Sister Pam Mueller: Mixing faith and laughter in service to others

“My brother called them and told them what I wanted,” Sister Pam said. “When I got there, Mr. Mills said, ‘Of course you can stay with us.’” It’s a story that always makes her cry.

When Hugh Mills died in 2006, his obituary listed Sister Pam as one of his daughters. “She’s still a member of our family today,” Nancy Mills said.

Sister Pam entered the Ursuline Sisters as a postulant in August 1969, and became a novice in 1970, making this her 40th jubilee year. “After I entered, I wondered if it was a free choice,” she said, or was it a chance to get out of the dysfunction her family life had been. “I’m pretty sure now it was the right choice.”

The changes from the Second Vatican Council were hitting hard when she entered, but her background helped her cope. “I grew up in chaos and I entered in chaos,” she said. “When I entered, we were rewriting the constitutions. We had guidelines rather than a rule, if not, I wouldn’t have made it. It was the right thing for me. I know God’s hand was in it all.”

Those rocky years cause Sister Pam to “live in the now,” she said. “I was probably in my 30s before I realized you could make plans. I thought you just survived what happened, not that you could control anything in life,” she said. A quote she likes is, “Life is not a problem to be solved, but a mystery to be lived.”

Sister Pam talks with students at the former Catherine Spalding Elementary School in Owensboro while serving as director of vocations in 2002.
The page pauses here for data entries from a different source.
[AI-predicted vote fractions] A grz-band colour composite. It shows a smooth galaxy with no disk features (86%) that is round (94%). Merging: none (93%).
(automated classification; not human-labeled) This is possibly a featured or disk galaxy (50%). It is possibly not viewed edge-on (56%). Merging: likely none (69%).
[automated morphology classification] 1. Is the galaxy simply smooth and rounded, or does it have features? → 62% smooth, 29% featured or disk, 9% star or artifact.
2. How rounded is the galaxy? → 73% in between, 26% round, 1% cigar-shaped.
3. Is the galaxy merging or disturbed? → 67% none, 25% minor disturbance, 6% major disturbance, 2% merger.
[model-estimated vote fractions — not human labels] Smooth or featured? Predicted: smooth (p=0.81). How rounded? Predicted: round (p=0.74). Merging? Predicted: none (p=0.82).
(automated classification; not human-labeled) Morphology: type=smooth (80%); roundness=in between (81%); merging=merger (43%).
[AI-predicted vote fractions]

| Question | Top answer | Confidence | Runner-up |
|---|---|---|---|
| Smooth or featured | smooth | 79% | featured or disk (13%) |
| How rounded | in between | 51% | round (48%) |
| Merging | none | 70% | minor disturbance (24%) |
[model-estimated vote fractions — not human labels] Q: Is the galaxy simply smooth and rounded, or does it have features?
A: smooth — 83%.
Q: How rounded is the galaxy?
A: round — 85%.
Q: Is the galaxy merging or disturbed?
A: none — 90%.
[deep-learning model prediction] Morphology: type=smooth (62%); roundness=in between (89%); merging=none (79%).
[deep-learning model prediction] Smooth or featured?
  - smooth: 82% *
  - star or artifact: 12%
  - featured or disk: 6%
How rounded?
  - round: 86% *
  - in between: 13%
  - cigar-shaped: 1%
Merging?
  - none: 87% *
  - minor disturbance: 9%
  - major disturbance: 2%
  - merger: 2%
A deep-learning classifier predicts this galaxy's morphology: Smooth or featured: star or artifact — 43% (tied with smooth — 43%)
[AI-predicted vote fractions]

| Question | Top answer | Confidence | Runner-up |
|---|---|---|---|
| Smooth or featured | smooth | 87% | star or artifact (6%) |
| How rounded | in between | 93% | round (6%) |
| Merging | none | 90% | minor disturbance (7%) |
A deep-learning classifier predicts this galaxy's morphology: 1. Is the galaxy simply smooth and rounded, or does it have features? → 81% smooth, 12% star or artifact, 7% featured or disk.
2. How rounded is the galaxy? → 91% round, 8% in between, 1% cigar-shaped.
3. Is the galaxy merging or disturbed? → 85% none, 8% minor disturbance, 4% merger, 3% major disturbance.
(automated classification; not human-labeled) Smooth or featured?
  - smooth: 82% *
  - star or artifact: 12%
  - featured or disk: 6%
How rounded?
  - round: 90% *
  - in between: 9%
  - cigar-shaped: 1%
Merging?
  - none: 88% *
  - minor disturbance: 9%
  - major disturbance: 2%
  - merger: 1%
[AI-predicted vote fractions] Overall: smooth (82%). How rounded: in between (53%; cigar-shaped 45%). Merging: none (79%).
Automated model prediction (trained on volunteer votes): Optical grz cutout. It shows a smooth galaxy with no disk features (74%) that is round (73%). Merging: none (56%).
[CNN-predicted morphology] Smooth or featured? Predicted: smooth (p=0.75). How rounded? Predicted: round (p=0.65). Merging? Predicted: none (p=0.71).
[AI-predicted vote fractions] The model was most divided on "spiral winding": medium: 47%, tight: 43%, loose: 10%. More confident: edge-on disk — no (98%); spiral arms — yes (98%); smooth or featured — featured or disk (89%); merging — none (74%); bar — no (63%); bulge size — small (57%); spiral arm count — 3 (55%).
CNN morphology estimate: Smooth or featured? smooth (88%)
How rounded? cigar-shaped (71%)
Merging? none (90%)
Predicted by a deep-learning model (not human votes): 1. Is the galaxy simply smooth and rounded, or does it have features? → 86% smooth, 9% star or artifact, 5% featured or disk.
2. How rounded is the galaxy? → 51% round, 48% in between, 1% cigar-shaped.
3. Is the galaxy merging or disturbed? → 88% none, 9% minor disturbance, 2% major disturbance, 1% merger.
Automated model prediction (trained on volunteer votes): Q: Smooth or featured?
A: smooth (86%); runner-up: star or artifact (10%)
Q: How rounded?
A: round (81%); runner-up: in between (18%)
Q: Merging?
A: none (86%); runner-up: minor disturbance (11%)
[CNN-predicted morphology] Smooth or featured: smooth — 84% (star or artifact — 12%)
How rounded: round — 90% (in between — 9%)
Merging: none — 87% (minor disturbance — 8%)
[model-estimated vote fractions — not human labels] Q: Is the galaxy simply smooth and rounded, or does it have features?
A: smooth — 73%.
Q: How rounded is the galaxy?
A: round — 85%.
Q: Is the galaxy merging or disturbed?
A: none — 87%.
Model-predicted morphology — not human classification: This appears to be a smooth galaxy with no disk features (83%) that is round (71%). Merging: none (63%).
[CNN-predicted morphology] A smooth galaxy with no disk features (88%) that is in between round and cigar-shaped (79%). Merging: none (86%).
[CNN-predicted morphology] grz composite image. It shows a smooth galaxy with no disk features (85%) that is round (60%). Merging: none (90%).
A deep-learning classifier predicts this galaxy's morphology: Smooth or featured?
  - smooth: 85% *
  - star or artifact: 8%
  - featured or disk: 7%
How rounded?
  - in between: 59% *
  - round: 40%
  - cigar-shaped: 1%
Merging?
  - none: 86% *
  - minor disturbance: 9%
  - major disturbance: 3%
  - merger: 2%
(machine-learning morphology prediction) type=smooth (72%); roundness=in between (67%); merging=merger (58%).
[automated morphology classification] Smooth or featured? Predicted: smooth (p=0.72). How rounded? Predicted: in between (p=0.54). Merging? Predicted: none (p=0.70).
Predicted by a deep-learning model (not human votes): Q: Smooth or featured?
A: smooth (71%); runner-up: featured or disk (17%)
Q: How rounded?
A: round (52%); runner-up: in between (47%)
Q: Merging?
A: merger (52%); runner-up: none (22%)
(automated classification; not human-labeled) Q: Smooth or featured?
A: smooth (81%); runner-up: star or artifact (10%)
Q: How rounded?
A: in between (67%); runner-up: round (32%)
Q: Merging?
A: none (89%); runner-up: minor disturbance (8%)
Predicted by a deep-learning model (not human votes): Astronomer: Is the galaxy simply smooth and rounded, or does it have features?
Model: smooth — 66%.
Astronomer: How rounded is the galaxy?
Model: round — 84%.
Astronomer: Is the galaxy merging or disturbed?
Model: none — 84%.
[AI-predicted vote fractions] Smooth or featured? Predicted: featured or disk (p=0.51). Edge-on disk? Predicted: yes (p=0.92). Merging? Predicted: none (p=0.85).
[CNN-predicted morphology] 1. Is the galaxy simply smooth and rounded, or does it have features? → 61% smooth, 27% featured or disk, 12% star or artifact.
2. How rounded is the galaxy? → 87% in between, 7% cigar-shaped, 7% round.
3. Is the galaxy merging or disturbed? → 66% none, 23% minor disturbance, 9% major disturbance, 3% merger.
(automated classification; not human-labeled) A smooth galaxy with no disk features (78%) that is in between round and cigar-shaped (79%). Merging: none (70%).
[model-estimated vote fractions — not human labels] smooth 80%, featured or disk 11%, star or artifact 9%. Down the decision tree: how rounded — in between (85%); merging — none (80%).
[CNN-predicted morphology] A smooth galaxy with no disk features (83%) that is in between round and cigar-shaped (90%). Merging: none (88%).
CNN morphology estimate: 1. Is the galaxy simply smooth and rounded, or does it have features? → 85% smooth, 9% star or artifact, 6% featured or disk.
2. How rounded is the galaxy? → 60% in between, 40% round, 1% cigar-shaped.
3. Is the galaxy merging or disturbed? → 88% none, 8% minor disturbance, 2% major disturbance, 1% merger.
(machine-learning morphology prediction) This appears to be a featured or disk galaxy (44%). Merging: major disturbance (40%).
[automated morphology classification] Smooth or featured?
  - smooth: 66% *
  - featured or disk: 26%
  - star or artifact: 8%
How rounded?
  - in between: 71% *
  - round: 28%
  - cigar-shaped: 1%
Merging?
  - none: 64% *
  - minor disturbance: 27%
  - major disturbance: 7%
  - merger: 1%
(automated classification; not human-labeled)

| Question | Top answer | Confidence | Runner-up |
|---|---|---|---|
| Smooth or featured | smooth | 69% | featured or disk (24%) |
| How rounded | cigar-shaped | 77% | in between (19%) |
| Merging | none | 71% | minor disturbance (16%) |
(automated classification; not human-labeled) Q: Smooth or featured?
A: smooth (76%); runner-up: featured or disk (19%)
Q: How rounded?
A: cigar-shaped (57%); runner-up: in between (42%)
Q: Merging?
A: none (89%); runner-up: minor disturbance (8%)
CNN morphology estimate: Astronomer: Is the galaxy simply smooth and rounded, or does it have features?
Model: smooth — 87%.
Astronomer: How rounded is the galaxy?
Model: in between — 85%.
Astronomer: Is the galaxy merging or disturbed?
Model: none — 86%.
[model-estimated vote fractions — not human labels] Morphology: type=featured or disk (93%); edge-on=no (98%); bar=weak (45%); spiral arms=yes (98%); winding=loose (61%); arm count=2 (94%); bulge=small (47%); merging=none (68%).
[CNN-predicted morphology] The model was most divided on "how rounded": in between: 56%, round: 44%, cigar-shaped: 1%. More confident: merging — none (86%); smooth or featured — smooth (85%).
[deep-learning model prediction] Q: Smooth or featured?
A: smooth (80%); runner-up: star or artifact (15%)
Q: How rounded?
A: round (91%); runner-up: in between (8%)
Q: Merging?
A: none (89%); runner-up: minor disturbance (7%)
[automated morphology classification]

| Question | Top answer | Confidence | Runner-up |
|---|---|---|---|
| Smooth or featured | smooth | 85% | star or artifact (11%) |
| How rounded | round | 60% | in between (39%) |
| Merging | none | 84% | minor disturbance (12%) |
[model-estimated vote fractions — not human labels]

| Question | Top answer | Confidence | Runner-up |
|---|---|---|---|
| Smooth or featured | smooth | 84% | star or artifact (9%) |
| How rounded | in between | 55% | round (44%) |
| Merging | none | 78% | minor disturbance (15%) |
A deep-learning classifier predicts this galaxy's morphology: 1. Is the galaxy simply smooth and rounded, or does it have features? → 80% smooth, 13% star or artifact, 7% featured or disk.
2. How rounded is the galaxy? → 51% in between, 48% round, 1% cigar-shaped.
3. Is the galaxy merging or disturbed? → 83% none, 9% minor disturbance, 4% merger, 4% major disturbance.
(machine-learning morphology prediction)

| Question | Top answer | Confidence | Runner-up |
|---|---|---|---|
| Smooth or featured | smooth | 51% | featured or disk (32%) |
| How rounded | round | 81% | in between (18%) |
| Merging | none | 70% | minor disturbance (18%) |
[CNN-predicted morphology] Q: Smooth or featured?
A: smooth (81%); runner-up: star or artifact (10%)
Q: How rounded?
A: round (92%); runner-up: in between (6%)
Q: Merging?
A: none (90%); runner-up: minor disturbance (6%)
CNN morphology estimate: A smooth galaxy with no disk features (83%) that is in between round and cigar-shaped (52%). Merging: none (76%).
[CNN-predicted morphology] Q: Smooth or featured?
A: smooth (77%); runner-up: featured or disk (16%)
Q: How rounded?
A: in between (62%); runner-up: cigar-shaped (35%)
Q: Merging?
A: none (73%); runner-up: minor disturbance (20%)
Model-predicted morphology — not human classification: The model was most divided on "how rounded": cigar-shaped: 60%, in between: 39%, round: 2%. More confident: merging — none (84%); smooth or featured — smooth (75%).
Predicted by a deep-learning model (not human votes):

She always comes back to her faith and her sense of humor as her greatest gifts. “I wouldn’t have made it through without faith,” she said. “It’s a gift, I didn’t earn it. My relationship with God has been very personal, and that’s a gift.”

In the classroom

Her first ministry began during her last semester as a Brescia student in 1973, she was a student teacher residing at Precious Blood School in Owensboro. “I was privileged to live with Sister Mimi Ballard,” who directed the kindergarten at Brescia, she said. “She was very good in her example of how to live. She said we need to contribute where we lived.”

In 1974, she became an itinerant speech language pathologist for the eight Catholic schools in the Owensboro area. Using a “block” schedule, she worked every day at two schools for eight weeks, then moved on to the next two schools. Her interest in speech pathology was spurred during a career day at Mount Saint Joseph. “I thought it was the neatest thing I’d ever seen.”

Most of the students had problems with articulation. “Every time I thought I couldn’t take one more kid, one would come in more sparkly and full of life. I knew God was there,” she said.

After five years in that job, she attended the University of Louisville from 1979-81 to get a master’s degree in speech language pathology, so she could become an instructor at then-Brescia College.

“I taught two courses and did clinics, supervising students,” she said. “I was on call to go to hospitals or nursing homes. I moonlighted at nursing homes to pay for my continuing education, to maintain my license to practice.”

In speech language pathology, her favorite people to work with were people who’d had a laryngectomy. “You always knew there was something going on in the personal side, with a laryngectomy or a stroke,” she said. “I’ve always loved the challenge of helping someone.”

She got a master’s degree in deaf education in 1989-90 to earn tenure at Brescia, but by 1992, she felt the need to do something different. “I had been invited to St. Louis University to be clinical supervisor one summer,” she said. “I liked it and I got invited to be the first full-time clinical director at St. Louis University.”

She enjoyed living with Ursuline Sisters of the Roman Union in St. Louis. After two years at the clinic, a notice came across her desk seeking a director for the 1818 Advanced College Credit Program at the university. The program allows qualified high school juniors and seniors to begin taking college course work while still in high school.

“I knew I could do it,” she said. “I call it my leap of faith year.” She was hired as the first non-Jesuit director of the program, which she did from 1994-2000.

“I was going to high schools and watching people teach. I oversaw all classes, registered 3,000 students, and coordinated 20 faculty members from SLU,” she said. “It was like running a junior college.”